The definition of “Intoxication” under Texas law is critically important in the field of DWI Defense. Many DWI defense strategies hinge on whether a defendant was “intoxicated” under the law. While the definition provided in Texas law is clear, the meaning of the definition is unfortunately complicated. Essentially, the law provides for three different ways for a person to be considered intoxicated:

  • not having the normal use of mental faculties by reason of the introduction of alcohol, a controlled substance, a drug, a dangerous drug, a combination of two or more of those substances, or any other substance into the body;
  • not having the normal use of physical faculties by reason of the introduction of alcohol, a controlled substance, a drug, a dangerous drug, a combination of two or more of those substances, or any other substance into the body;
  • having an alcohol concentration of 0.08 or more

While the third prong (having an alcohol concentration of 0.08 or more) is a clear line, the other two prongs are less clear. What “normal use of mental or physical faculties” means is a matter of interpretation and would vary from person to person.

Scroll down or click on a question below to learn more about issues related to the definition of intoxication and questions frequently asked of our DWI Defense Lawyer:

What is The Law on the Definition of Intoxication?

Section 49.01 of Title 10, Chapter 49 of the Texas Penal Code defines “intoxication” for the purposes of Texas DWI charges:

(2) “Intoxicated” means:
(A) not having the normal use of mental or physical faculties by reason of the introduction of alcohol, a controlled substance, a drug, a dangerous drug, a combination of two or more of those substances, or any other substance into the body; or
(B) having an alcohol concentration of 0.08 or more.

What complicates the definition of intoxication in Texas is that alcohol consumption is not necessary to be considered intoxicated. This results in the problem that drivers who have a blood alcohol concentration under 0.08 might still be considered intoxicated.

What is the Law on “Alcohol Concentration”?

Chapter 49 of Title 10 of the Texas Penal Code defines alcohol concentration in relation to breath, blood or urine:

(A) 210 liters of breath;
(B) 100 milliliters of blood; or
(C) 67 milliliters of urine.

How Many Drinks Does it Take To Be Intoxicated?

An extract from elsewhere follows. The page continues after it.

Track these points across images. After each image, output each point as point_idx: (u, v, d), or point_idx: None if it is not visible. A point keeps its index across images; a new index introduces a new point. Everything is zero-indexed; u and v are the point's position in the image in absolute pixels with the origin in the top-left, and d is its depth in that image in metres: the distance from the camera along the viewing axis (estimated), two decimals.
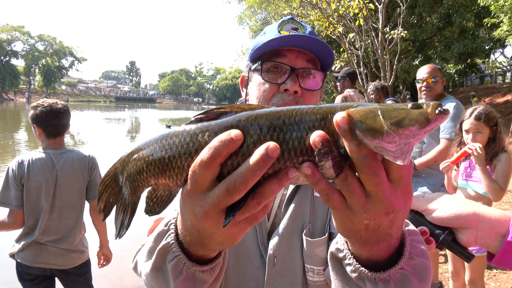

The number of drinks it takes for you to be intoxicated depends on several different physiological factors that are unique to your body. It also depends on the type of alcohol and the manner in which you drink it. For instance, you might be able to have five drinks over five hours and not be intoxicated, whereas if you have five drinks in five minutes, you will likely be quickly intoxicated.

Here are some guidelines: if you are a woman and under 100 pounds, you very well might be intoxicated after one drink, and you might be intoxicated for up to an hour. An average man will likely be intoxicated after having three standard in an hour. These are very generalized conclusions, however, and how many drinks it will take for you to be intoxicated will depend on additional factors like whether you had any food in your stomach, how much water you had been drinking, how much sleep you have had recently, the type of alcohol you were drinking, abnormalities in your body and many other factors.

How Can I Be Intoxicated If I Blew Under a 0.08? What If I Did Not Blow Or Give Blood?

The state does not have to show that your blood alcohol concentration was above a 0.08 BAC if they can prove that you did not have “the normal use of mental or physical faculties by reason of the introduction of alcohol, a controlled substance, a drug, a dangerous drug, a combination of two or more of those substances, or any other substance into the body.”

What this means is that if you did not provide the police with any physical evidence like a blood or breath sample, you can still be “intoxicated” and thus convicted of a DWI if the state can prove that you were not acting “normal” because you had been drinking. Even if you gave a blood or breath sample and the sample produced results under a 0.08 BAC, then you can be convicted under the same theory.